The U.S. Department of Health and Human Services’ Administration on Children, Youth, and Families (2008) reported the following substantiated abuses of persons under age 18 in 2006:

·                     142,000 cases of physical abuse

·                     78,000 cases of sexual abuse

·                     212,000 cases of psychological abuse, abandonment, threats of harm, and chronic drug addiction by caretakers.

These cases involve real and substantiated injuries, not including simple spankings, shoving, yelling, arguments, or child neglect, and some involve multiple abuses. Incomplete reports indicate that physical and sexual abuse of children by adults appears to have declined over the last 15 years (though not as quickly as other forms of violence), by about 11% from 1990 to 2006. In this most extreme area, dangers to children have fallen slightly.

Of the 83,000 teenagers who were confirmed victims of physical and sexual abuse in 2006, 80% were victimized by parents and another 10% by caretakers such as foster parents, parents’ partners, or legal guardians. Research consistently has linked histories of physical and sexual abuse (not the innate “craziness” Bradley claims is the whole issue) to severe teenage behavior problems and failings.  If Bradley didn’t see the seriousness of this problem of adult, particularly parents’, violence against children and teens in his 27 years of practice, can his perceptions be trusted at all?

In the end, Bradley’s biologically-warped ideology militates against facing larger realities beyond the troubled families he bases his book on. “We’ve somehow come to view adolescents as if they were adults, and not children,” even giving them “adult privileges,” he complains. This “disastrous notion” makes them “depressed and rageful,” he adds “Adolescents today are powerful because we’ve allowed them to become that way” at an age at which they’re “stupid because they’re brain-challenged,” leaving them “seriously at-risk” (pages 16-17).
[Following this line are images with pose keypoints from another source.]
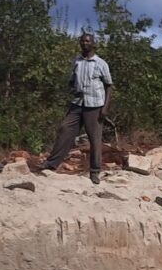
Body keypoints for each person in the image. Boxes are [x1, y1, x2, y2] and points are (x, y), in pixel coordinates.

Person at [39, 33, 113, 184]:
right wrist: (74, 87)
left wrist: (105, 108)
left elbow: (109, 86)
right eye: (82, 41)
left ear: (93, 44)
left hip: (94, 106)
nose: (84, 43)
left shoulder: (100, 63)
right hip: (78, 103)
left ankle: (94, 172)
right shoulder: (77, 61)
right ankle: (51, 163)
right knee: (65, 129)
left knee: (95, 139)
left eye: (88, 41)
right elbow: (72, 80)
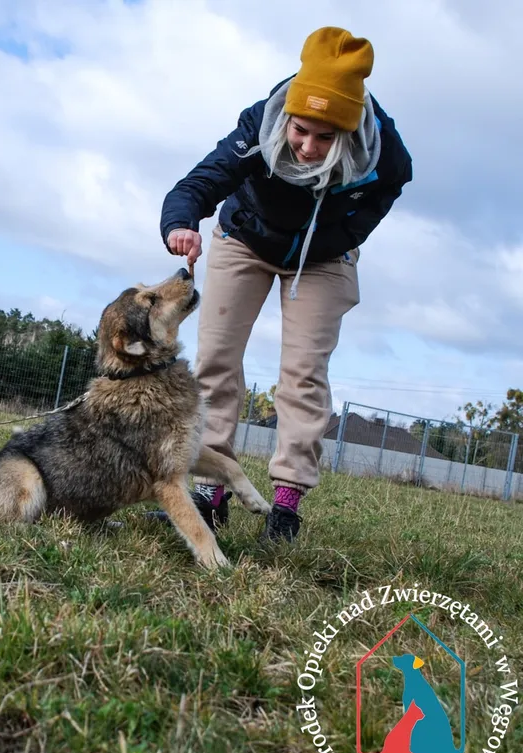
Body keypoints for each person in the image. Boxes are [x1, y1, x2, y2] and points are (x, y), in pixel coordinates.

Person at [157, 26, 412, 542]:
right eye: (300, 131)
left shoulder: (382, 149)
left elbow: (393, 185)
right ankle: (211, 492)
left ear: (349, 129)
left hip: (322, 256)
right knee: (216, 361)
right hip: (246, 238)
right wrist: (181, 221)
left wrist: (344, 234)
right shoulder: (259, 122)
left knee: (304, 373)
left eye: (325, 137)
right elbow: (202, 180)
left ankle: (286, 507)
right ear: (287, 115)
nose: (309, 147)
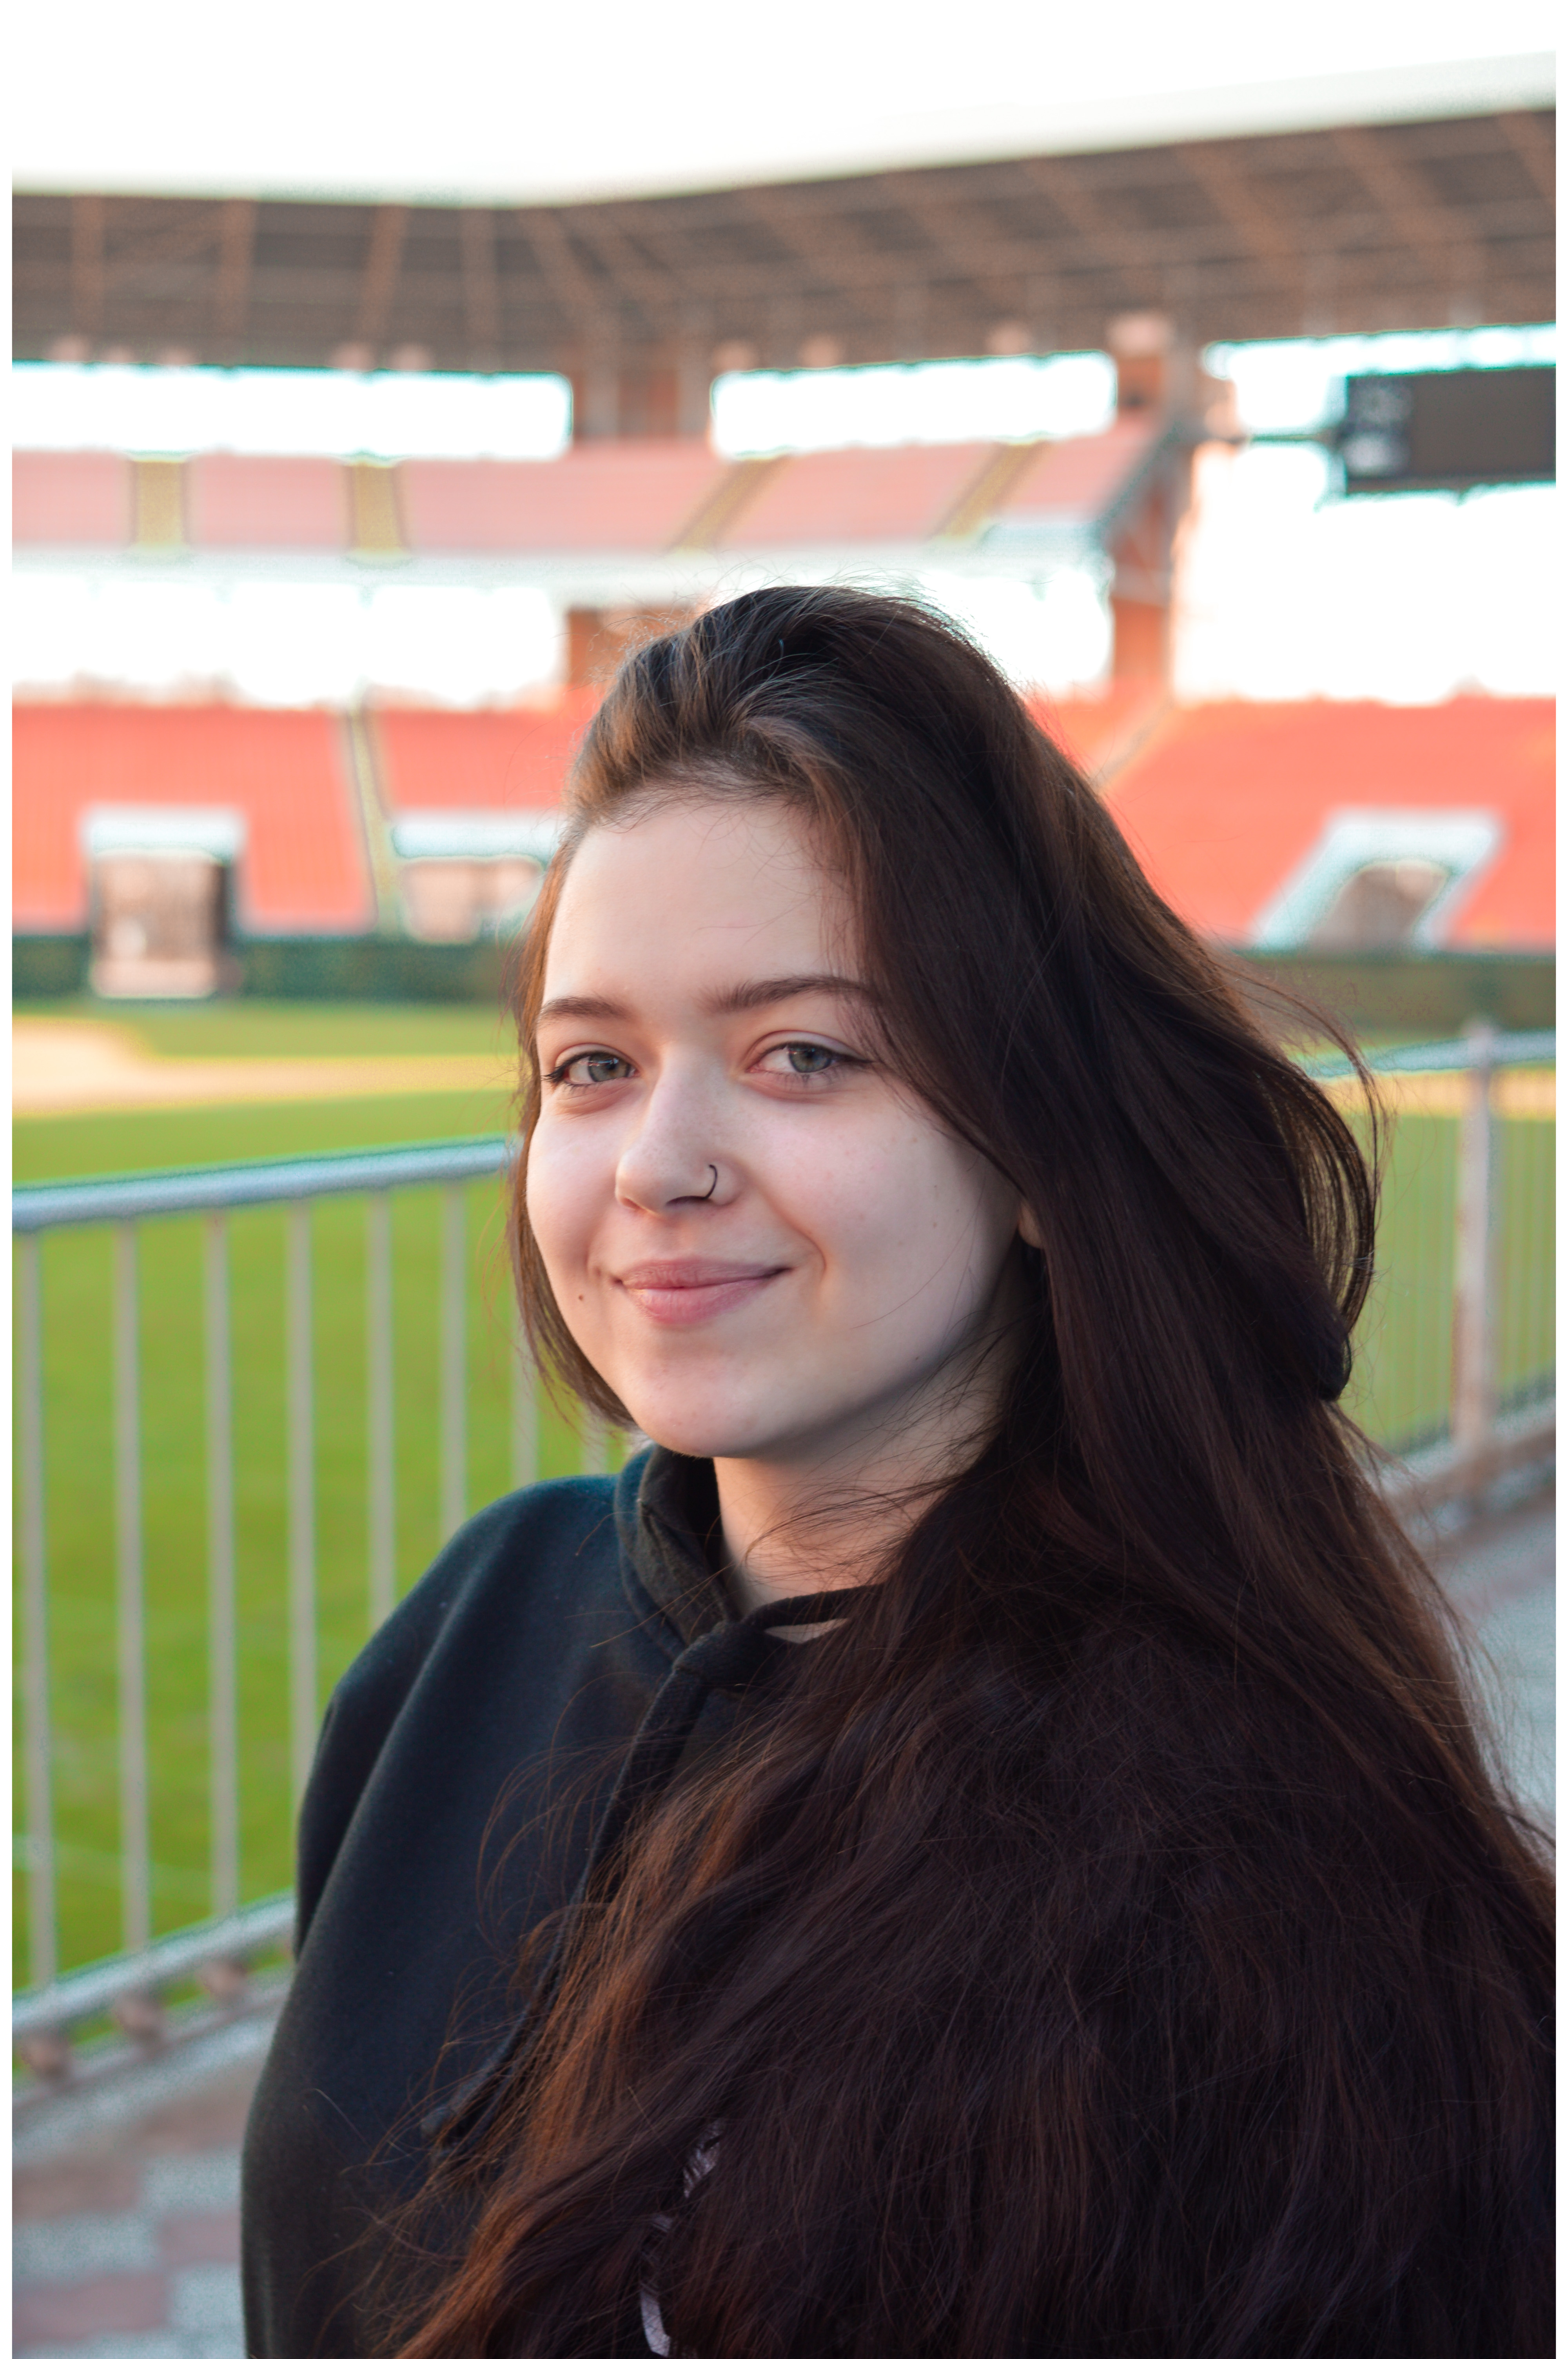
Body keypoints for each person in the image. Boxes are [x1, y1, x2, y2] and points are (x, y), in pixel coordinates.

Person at [242, 586, 1552, 2359]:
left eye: (803, 1055)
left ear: (1038, 1152)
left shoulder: (1265, 1879)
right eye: (592, 1064)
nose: (658, 1163)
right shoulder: (475, 1629)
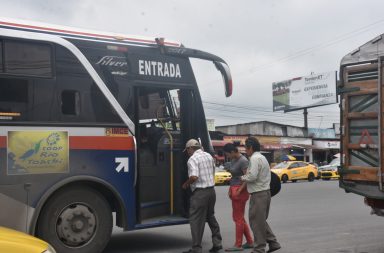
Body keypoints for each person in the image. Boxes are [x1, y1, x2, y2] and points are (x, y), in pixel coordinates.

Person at [182, 139, 223, 253]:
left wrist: (186, 184)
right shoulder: (209, 156)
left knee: (195, 220)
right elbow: (213, 171)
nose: (187, 152)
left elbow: (194, 176)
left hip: (200, 193)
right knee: (210, 217)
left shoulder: (193, 159)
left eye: (187, 150)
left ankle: (196, 248)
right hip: (211, 191)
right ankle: (217, 243)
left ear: (191, 148)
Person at [241, 137, 281, 253]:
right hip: (265, 193)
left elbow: (252, 176)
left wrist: (242, 177)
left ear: (251, 148)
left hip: (258, 194)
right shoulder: (262, 157)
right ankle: (273, 242)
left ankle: (259, 248)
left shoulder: (254, 158)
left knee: (256, 222)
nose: (245, 151)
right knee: (260, 220)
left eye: (246, 148)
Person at [223, 143, 254, 252]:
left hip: (240, 191)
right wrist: (230, 189)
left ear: (232, 152)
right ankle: (250, 242)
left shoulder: (243, 161)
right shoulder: (234, 160)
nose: (227, 157)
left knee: (238, 218)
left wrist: (239, 190)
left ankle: (238, 244)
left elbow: (247, 178)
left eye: (227, 154)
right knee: (239, 217)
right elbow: (235, 176)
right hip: (235, 188)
Consider, then, how Bradley’s misdirected ideology—and that of other youth-bashers who insist that teenagers today have too many rights, are growing up too fast, spend too much time with peers, are increasingly influenced by popular culture, and are being allowed by adult default to “raise themselves”—would dramatically reverse if the reality of massive improvement in teenage behavior is admitted. Doesn’t that suggest the opposite ideology is more appropriate:  that more teenage freedom, independence from adults, peer and cultural influence, and autonomy are good things?

Much of the frantic efforts of the teen bashers to establish that young people today are bad and getting worse—even those, like Bradley, who in contradictory flashes of honesty admit they actually might be doing better—seem designed to prop up their anti-youth ideology rather than to advise on youth today. Their alarm seems founded in the challenge to adulthood that adolescent precocity implies rather than a rational assessment of modern youth and adult behaviors.